Set in the aftermath of the October Revolution of 1917, when a "white" backlash of the old Russian aristocracy, backed by European nations to the west, fought a bloody civil war against the communist "red"'s poorly equipped ramshackle army, Jancso focuses on the Hungarians who fought in the war, compelled to arms by the oppression and extortion of their own nobility.
The theme that he stresses throughout is the cyclical and futile nature of war. In the opening scene a red soldier is shot by a white Cossack while his comrade makes an escape back to base, where it is a Bolshevik commander who is now holding captured white troops at his mercy, whom he releases at gunpoint, but not before relieving them of their uniforms. Yet within minutes, white troops have stormed the base and the communists have been forced to undergo the same humiliation of fleeing for their lives naked, whilst officers pick them off at their leisure.
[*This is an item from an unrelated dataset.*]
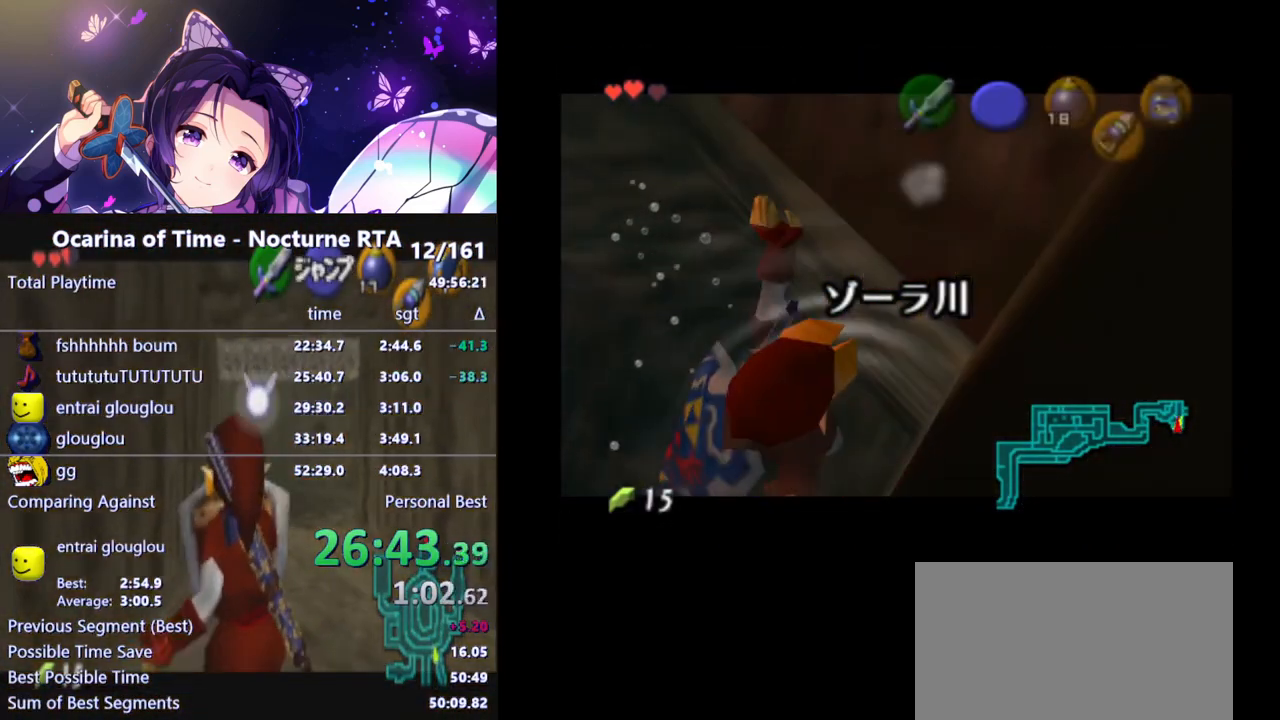
{"buttons": ["L1"], "left_stick": "up", "right_stick": "center", "events": [[383, "left_stick", "up"]]}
This continuing shift of power and authority in the blink of an eye continues throughout the course of the film, on an increasingly larger scale; eventually captains are shooting captains, companies killing companies. This dynamic equilibrium and the waste of life becomes maddening to the point of exasperation, yet effectively depicts the pointless carnage and cost of civil war.
"I'm not going to die," declares the charismatic red officer towards the end of the film - it won't be spoiling anyone's viewing experience to say that this doesn't quite turn out to be true. Jancso seems to be saying that in war no one stays alive for long and, as if to prove a point, the events of the film are set in real time, in inconsequential territory, occurring relentlessly and ceaselessly one after another, atrocity upon atrocity. It's hardly surprising that the Soviets banned the film, though more perplexing that they actually funded it in the first place.
Another of The Red And The White's lasting impressions is the magnificent cinematography, both visually and technically - see how the camera moves alongside the galloping horses! Underlining the political theme is the cold nature of the camera that looks upon all these horrific events with the same impartiality. In one scene a soldier will be shot at point blank range in close up and then the next will be killed from a distance. It looks upon the execution of a soldier and the naked body of a young woman in the same light, never giving us time to learn about their characters before they vanish from the story, or are promptly dispatched. Some could argue that this results in the film failing to connect with the audience, but the cruelty of the camera in showing everything so impassively nevertheless emphasises the true horror of war.
Jancso's masterful direction keeps you enthralled, as the tables are repeatedly turned, and you can't help but feel sympathy for the peasants, whose presence is virtually minimal, remaining obedient, confused and scared, even in the face of rape.
This is Catch-22, without its black humour, but just as powerful.